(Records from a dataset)
[Start of section]
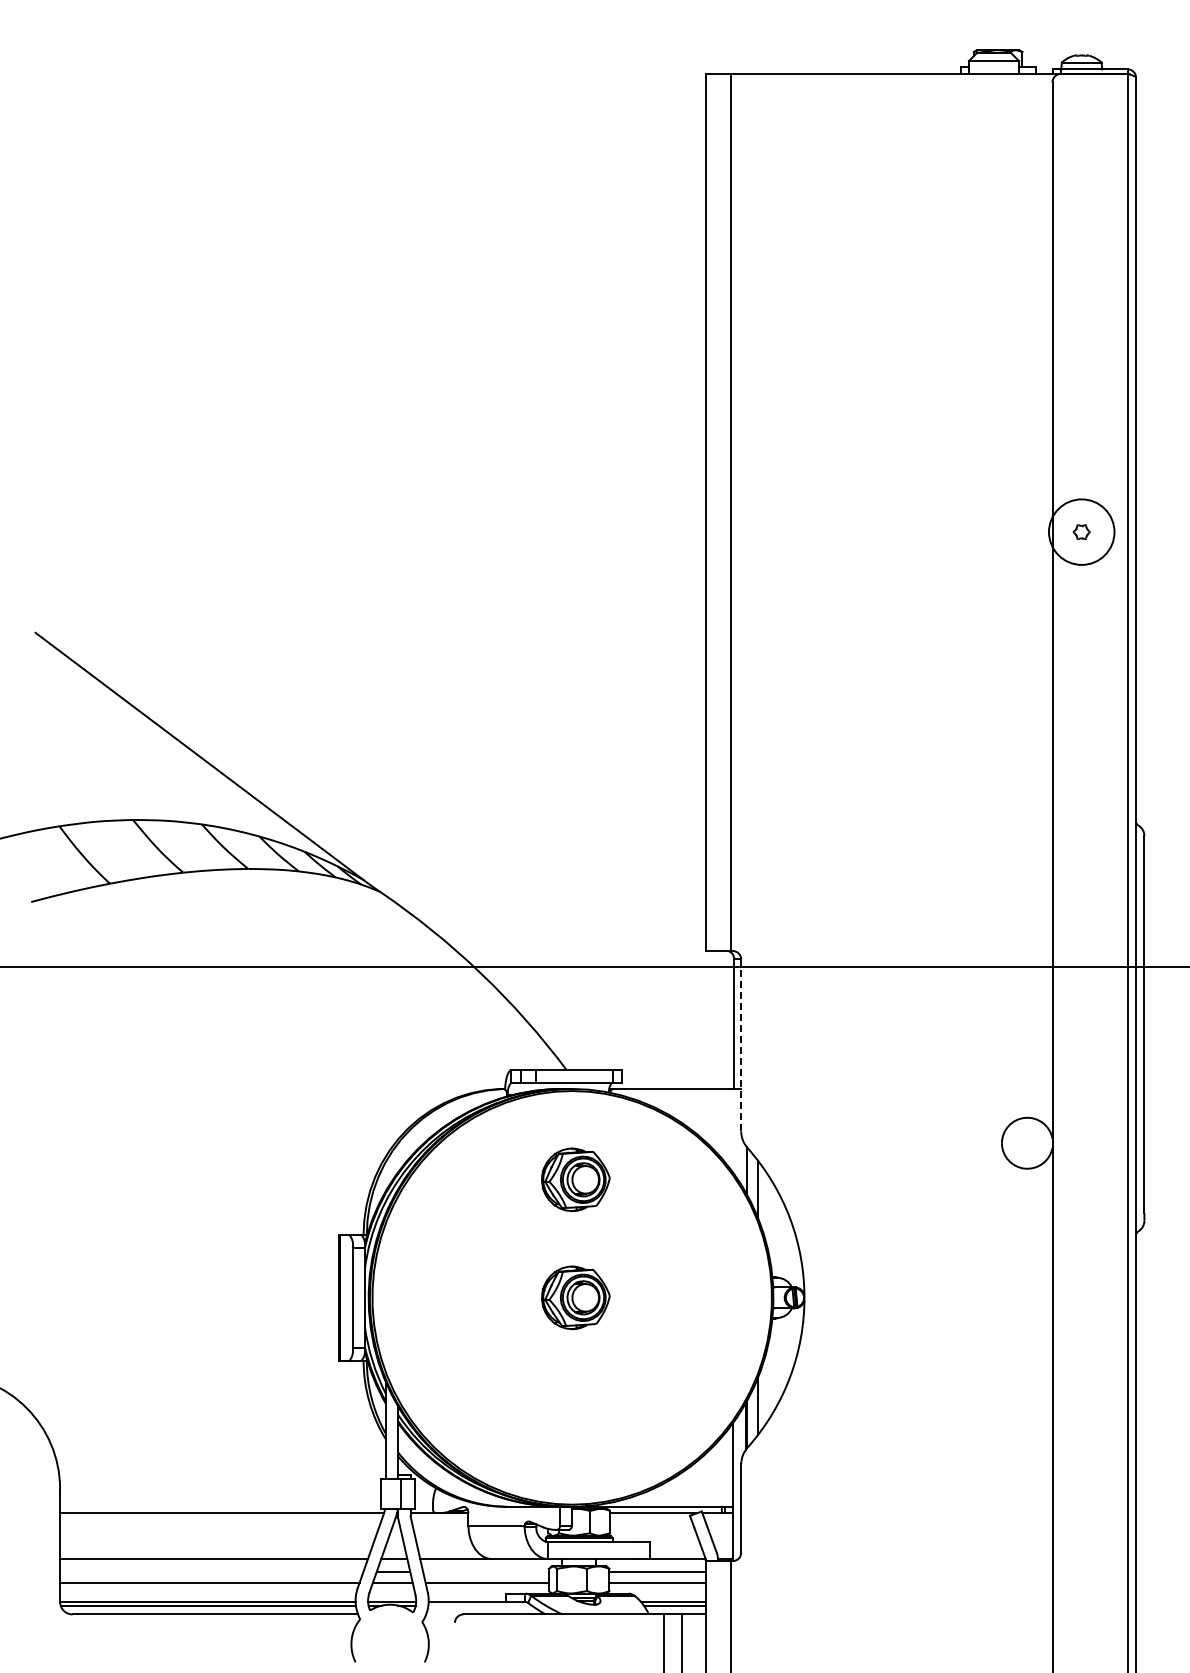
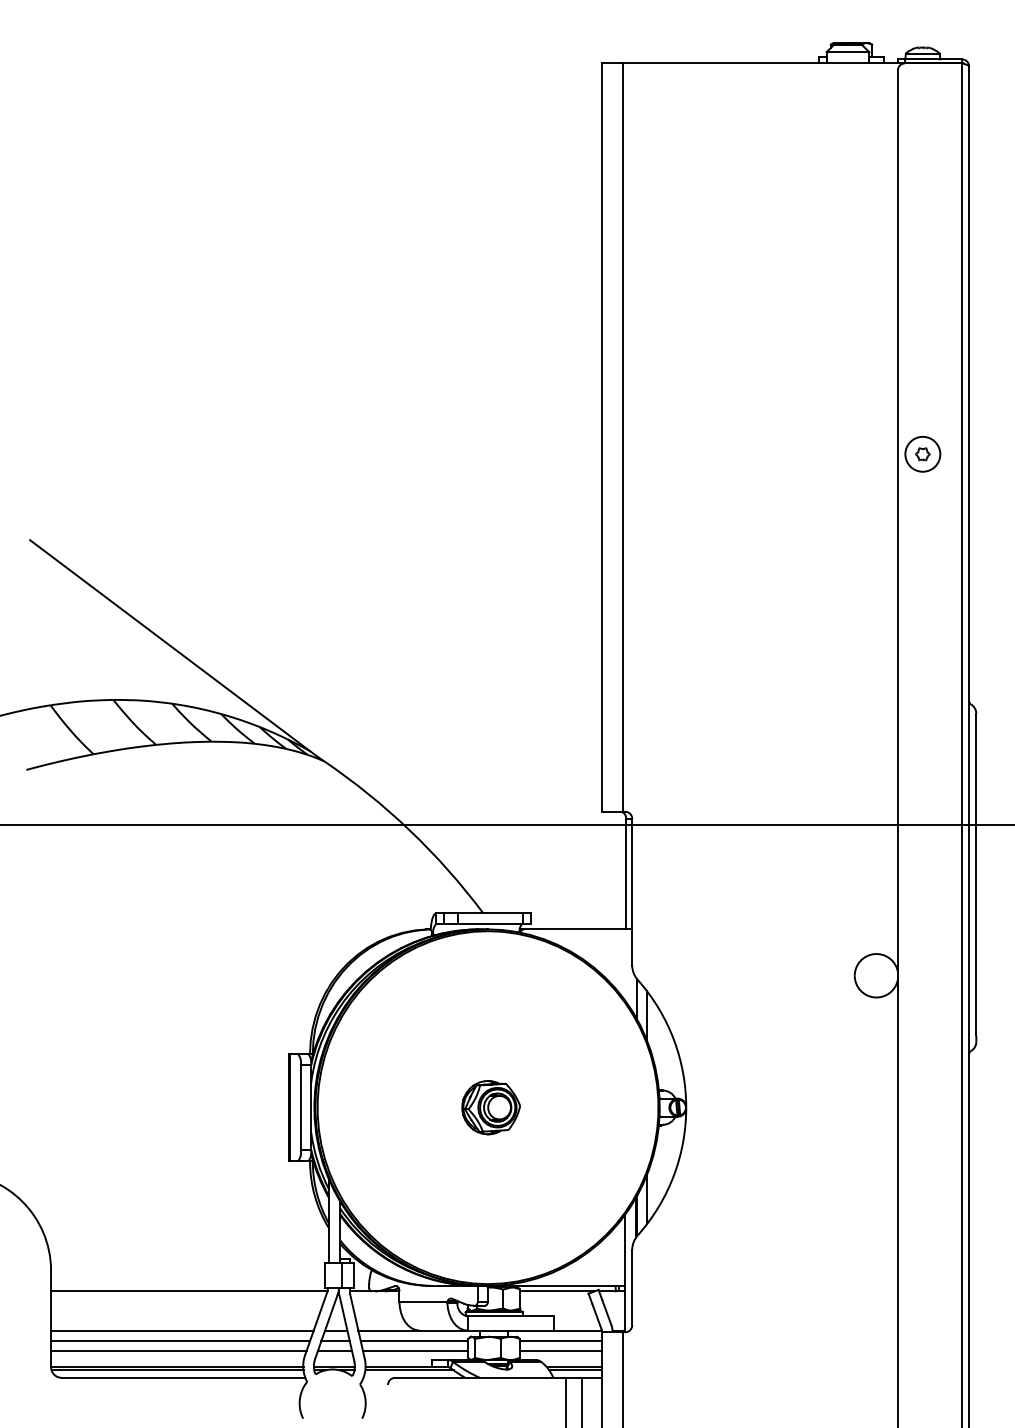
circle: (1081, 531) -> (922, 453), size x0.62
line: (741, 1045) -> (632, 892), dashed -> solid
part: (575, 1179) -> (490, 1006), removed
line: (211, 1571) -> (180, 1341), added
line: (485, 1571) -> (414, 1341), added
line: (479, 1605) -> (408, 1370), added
[End of section]
WORK TO BE COMPLETED :: All records above must be copied exactly, though the pictures they hold are to be left out.

RESULT OF THE EXERCISE ::
circle: (1081, 531) -> (922, 453), size x0.62
line: (741, 1045) -> (632, 892), dashed -> solid
part: (575, 1179) -> (490, 1006), removed
line: (211, 1571) -> (180, 1341), added
line: (485, 1571) -> (414, 1341), added
line: (479, 1605) -> (408, 1370), added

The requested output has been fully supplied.